Kash,
Thanks for your response and insight. You have generated some interesting and informative discussion about the future of the industry.
I would like to explain a little more what I meant in my post by "design methodologies" and why I think they are a key differentiating factor. I wasn't really referring to the design language or any of the EDA tools, although I realize that's probably what's more commonly meant by that phrase. So I apologize for being imprecise in my terminology.
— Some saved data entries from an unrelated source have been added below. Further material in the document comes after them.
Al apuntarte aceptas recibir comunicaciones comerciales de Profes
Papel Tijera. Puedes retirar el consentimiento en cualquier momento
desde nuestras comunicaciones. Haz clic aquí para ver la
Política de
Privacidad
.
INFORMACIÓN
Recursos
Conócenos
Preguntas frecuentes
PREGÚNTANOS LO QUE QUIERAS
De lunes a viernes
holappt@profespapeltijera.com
I was talking about philosophies and practices of design. For example, do you use BIST, scan, Iddq, functional vectors, or some combination for testing? What is your clock distribution architecture? How do you adjust these things as the complexity of your designs grow? How do you coordinate multiple design groups working on the same chip across the country? What is your design debug process, and how many tapeouts do you have to make before you get to the final revision? Do you port your design to multiple fabs, and if so, how much of your design resources do you dedicate to this process? Are your various design groups sharing the insights and gotchas that they run into, or do you repeat the same mistakes over and over again throughout the company? Maybe I should have called it project management, although I was referring specifically to the design phase of the project and not to marketing, manufacturing, sales, or any of the other parts of the total project which have to be coordinated to make a successful product.
I have never been a designer myself, but I have been intimately associated with the process enough to see brilliantly conceived projects staffed with top-notch designers get derailed by the type of issues I listed above. If new product design is the heartbeat of the company, poor design practices are like arteriosclerosis. You can ignore it for a while, but it will eventually give you a heart attack, and if you don't reform your ways, it will kill you.